IoTは業務改善の状況を数値化/可視化する重要なアイテムとなる。もし客観的な数値に置き換えることができなければ、主観的な勘や感覚値が出発点となってしまい、課題を見つけにくくなり、客観的ではなくなり説得力も欠けてくる。そして、目標値設定が曖昧になり、改善度合いも見える化できず、トライ&エラーの意義も薄れて、結局途中でうやむやになり、改善が失敗に終わるケースが多くなる。
また、スマーティエは、中小製造業の業務改善、成否を分ける3つの壁の存在を明らかにし、それらを乗り越え成功する方法を示している。第1の壁は「出発点」にあり、そもそもの業務改善自体の進め方を理解していないというもの。第2の壁は「仕組み」で、業務改善を成功させる戦略のもろさが課題になる。そして第3の壁は「価値観」。企業文化に直結する現場主体の業務改善遂行が欠けている場合だ。

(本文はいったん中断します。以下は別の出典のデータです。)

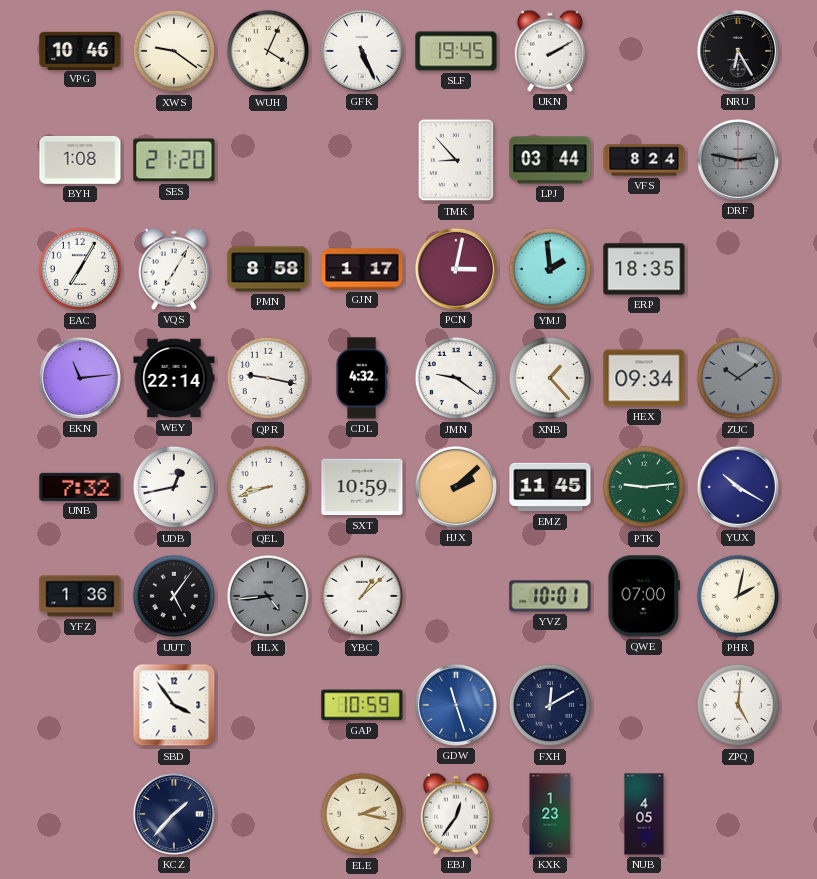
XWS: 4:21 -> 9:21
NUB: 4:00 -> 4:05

まず第1の壁を克服するには客観的な可視データが必要となる。IoTはそのための有効な手段になり得る。第2の壁の突破には、先述した5つのキーポイントごとに、リーダーが小まめにフォローすることが必要となる。現場では、実在の課題で改善を実践することが重要だという。第3の壁を越えるには、改善行動に関しては、現場にチャレンジの推奨と失敗の許容を宣言することであり、安心して積極的に取り組める環境づくりが重要だとしている。